ForgeLLM uses YAML-based configuration with intelligent defaults:

# CPT Configuration Example
model_name: "mlx-community/Qwen3-4B-bf16"
input_dir: "dataset"
output_dir: "models/cpt"
max_iterations: 1000
batch_size: 2
learning_rate: 5e-5
lr_schedule: "cosine"
data_mixture_ratio: 0.8  # 80% domain, 20% general
overfitting_threshold: 0.1
save_every: 50

Model Architecture Detection

Automatic detection of model types and capabilities:

# Intelligent model detection
is_instruct = model_manager.is_instruct_model(model_name)
architecture = model_manager.get_architecture(model_name)
chat_template = model_manager.get_chat_template(model_name)

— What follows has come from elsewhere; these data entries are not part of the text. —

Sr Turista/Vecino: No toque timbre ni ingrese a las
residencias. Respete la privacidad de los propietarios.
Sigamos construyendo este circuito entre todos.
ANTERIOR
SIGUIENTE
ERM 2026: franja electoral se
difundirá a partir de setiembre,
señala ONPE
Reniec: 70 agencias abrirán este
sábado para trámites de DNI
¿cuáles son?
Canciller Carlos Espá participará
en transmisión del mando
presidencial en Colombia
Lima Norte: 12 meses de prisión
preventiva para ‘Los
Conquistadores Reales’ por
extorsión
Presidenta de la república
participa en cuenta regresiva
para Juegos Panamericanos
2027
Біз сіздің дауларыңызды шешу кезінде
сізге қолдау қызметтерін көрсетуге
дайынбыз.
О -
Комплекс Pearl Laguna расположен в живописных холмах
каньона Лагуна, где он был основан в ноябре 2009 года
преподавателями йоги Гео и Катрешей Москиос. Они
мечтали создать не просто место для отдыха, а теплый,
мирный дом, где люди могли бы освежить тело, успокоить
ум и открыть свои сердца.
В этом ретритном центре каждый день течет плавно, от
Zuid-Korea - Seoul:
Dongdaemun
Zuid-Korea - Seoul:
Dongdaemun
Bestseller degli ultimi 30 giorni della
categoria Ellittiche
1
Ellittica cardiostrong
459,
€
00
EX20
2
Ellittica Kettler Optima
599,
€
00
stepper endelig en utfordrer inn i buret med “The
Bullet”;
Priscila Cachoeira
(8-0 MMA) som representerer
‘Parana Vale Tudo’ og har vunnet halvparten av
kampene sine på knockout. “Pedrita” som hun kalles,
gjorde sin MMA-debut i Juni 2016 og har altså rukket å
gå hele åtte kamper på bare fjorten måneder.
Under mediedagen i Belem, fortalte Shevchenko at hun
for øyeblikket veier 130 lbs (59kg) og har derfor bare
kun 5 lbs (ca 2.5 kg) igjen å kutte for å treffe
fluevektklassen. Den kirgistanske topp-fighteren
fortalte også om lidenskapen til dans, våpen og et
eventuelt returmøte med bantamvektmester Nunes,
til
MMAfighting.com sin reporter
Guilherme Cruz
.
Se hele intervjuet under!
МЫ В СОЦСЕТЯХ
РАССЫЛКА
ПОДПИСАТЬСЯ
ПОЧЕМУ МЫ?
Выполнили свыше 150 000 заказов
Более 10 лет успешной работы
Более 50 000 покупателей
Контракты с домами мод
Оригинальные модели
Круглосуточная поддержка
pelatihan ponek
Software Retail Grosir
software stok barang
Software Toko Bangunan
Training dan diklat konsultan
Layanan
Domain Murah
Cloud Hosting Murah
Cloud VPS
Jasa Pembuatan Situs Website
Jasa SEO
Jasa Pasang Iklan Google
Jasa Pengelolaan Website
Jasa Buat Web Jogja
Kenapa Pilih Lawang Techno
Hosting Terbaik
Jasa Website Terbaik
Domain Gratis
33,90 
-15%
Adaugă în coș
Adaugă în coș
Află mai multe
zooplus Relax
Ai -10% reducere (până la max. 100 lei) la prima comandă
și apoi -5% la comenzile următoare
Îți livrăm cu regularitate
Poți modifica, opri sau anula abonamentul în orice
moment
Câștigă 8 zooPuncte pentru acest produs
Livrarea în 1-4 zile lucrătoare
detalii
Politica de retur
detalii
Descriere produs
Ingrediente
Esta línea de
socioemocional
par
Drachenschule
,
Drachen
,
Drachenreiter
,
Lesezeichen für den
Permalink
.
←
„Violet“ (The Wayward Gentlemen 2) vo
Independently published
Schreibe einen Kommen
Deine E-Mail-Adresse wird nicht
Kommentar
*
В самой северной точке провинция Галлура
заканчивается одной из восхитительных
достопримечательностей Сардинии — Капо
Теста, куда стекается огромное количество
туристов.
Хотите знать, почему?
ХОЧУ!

Error Handling & Reliability

Robust Error Management

  1. Training Failures: Automatic checkpoint recovery
  2. Model Loading Errors: Graceful fallbacks
  3. Memory Issues: Automatic cleanup and garbage collection
  4. Process Crashes: Independent process recovery

Monitoring & Logging

  • Structured Logging: JSON-formatted logs with context
  • Real-time Metrics: Live training progress via WebSocket
  • Health Checks: Endpoint monitoring and status reporting
  • Performance Tracking: Memory, GPU, and training metrics

Security Considerations

Local Development Focus

ForgeLLM is designed for local development and research:

  • Localhost Binding: Model server binds to localhost by default
  • No Authentication: Simplified for research use
  • File System Access: Controlled access to training directories
  • Process Isolation: Limited blast radius for failures

Future Architecture Considerations

Planned Enhancements

  1. Distributed Training: Multi-machine training support
  2. Authentication: Optional auth for shared environments
  3. Model Registry: Centralized model management
  4. Plugin System: Extensible training strategies
  5. Cloud Integration: Support for cloud storage and compute

Scalability Patterns

  • Horizontal Scaling: Multiple model servers
  • Load Balancing: Request distribution
  • Caching Layers: Model and data caching
  • Resource Pools: Shared GPU resources

Performance Characteristics

Optimizations

  1. Apple Silicon Optimized: Native MLX performance
  2. Memory Efficient: Automatic cleanup and caching
  3. Streaming Generation: Real-time text generation
  4. Parallel Processing: Concurrent model operations
  5. Smart Caching: Intelligent model and data caching

Benchmarks

  • Model Loading: ~10-30 seconds for 7B models
  • Training Speed: ~100-500 tokens/second (depending on model size)
  • Memory Usage: ~8-16GB for 7B model training
  • Dashboard Generation: <5 seconds for comprehensive visualizations

This architecture provides a solid foundation for continued pre-training and instruction fine-tuning while maintaining flexibility for future enhancements and research needs.